[Math] MLE of uniform distribution

statistics

Now before I begin, I know this question has been asked multiple times but all the answers but I had so many questions of my own that I figured I should make a new question as my thoughts are different than previous answers.

Now I will ask the question first then explain my thoughts and troubles 🙂

We have a uniform distribution that has the following PDF: $\frac{1}{b-a}$. So far so good.
So if $n$ observations our Maximum Likelihood Function is: $\mathcal{L}(a,b)=\frac{1}{(b-a)^n}$ if each of these observations are independent and identically (i.i.d.) distributed. Now, after taking the log of the likelihood and taking the derivative once with respect to $b$ and once with respect to $a$ we have the following:

The derivative with respect to $a$ is: $$\frac{n}{b-a}$$
and the derivative with respect to $b$ is:
$$\frac{-n}{b-a}$$

Now if we try to set either of these derivatives to zero and try to maximize the function, it will not yield anything useful. My problem arises here. Lets us just focus on maximizing $b$. I have read on this website as well as other places that to maximize $\frac{-n}{b-a}$ we have to take the maximum observation?
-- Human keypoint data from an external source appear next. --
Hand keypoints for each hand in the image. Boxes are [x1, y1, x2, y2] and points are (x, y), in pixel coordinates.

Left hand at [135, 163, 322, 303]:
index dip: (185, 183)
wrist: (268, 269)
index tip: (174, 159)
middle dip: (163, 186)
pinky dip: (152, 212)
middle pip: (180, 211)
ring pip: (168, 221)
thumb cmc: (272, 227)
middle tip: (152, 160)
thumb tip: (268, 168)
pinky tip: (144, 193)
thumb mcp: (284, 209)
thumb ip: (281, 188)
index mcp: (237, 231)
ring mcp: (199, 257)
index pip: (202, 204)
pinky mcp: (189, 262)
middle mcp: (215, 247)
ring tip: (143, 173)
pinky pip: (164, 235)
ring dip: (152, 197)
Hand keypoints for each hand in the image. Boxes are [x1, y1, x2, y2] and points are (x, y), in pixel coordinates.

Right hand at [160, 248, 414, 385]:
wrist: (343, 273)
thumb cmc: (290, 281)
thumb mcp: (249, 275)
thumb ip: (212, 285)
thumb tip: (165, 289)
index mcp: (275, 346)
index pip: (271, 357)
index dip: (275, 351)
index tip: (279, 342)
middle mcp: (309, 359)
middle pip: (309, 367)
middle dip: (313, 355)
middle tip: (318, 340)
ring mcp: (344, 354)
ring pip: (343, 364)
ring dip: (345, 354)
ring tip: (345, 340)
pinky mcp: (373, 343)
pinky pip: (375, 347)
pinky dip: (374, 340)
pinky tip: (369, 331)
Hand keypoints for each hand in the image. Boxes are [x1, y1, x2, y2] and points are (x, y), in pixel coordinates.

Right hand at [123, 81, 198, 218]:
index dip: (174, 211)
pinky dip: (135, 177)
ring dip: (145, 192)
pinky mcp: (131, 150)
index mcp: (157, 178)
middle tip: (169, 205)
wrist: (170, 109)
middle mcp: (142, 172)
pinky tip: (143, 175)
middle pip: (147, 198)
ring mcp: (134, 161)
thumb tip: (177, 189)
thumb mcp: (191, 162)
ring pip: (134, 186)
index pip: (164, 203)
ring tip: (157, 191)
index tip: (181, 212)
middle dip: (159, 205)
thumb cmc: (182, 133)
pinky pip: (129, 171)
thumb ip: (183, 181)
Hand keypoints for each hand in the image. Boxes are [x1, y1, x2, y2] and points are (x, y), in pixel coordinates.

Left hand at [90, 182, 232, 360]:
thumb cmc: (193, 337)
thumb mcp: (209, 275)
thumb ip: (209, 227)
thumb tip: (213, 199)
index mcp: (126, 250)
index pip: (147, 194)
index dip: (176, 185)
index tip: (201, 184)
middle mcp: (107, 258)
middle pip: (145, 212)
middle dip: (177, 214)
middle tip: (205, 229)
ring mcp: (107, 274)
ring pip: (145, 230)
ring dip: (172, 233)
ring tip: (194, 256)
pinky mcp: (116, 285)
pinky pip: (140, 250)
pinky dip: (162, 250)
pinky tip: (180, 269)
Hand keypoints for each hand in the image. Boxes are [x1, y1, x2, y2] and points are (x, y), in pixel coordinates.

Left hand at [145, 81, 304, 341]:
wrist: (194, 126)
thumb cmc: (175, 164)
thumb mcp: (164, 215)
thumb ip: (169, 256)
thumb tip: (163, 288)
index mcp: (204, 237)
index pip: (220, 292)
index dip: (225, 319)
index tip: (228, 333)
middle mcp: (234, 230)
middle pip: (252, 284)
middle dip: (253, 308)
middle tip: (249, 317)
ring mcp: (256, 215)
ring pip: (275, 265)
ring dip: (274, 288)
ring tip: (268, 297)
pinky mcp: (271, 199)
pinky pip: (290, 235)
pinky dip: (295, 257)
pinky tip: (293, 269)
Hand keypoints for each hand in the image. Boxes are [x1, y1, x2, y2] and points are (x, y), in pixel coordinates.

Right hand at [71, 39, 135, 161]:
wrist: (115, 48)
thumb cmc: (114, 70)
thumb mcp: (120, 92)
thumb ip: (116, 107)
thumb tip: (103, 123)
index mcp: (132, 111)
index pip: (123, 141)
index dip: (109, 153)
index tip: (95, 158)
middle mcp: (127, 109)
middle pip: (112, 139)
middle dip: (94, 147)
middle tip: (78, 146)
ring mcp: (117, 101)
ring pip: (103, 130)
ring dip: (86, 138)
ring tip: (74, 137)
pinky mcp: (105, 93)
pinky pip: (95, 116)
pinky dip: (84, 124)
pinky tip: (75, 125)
How does that make sense, I mean should we not use the lowest observation to maximize this function? Because in this particular case, $n$ and $a$ are constants so we can easily just plug some numbers in and see that as $b$ gets bigger, the function get smaller, so why would we want the maximum observation? Help would be greatly appreciated and please I am not mathematically or statistically inclined so please be gentle! Thanks 🙂

Best Answer

Don't try to take derivatives. Note that the density of the uniform distribution is

$$ \frac{1}{b-a} I(a<X<b),$$

where $I$ is the indicator function. So your likelihood function should be something like

$$\frac{1}{(b-a)^n} \prod_{i=1}^n I(a<X_i<b).$$

Now eyeball that formula and see how it varies with $a,b$. First draw it for $a=0$ as a function of $b$, then the end result will become apparent.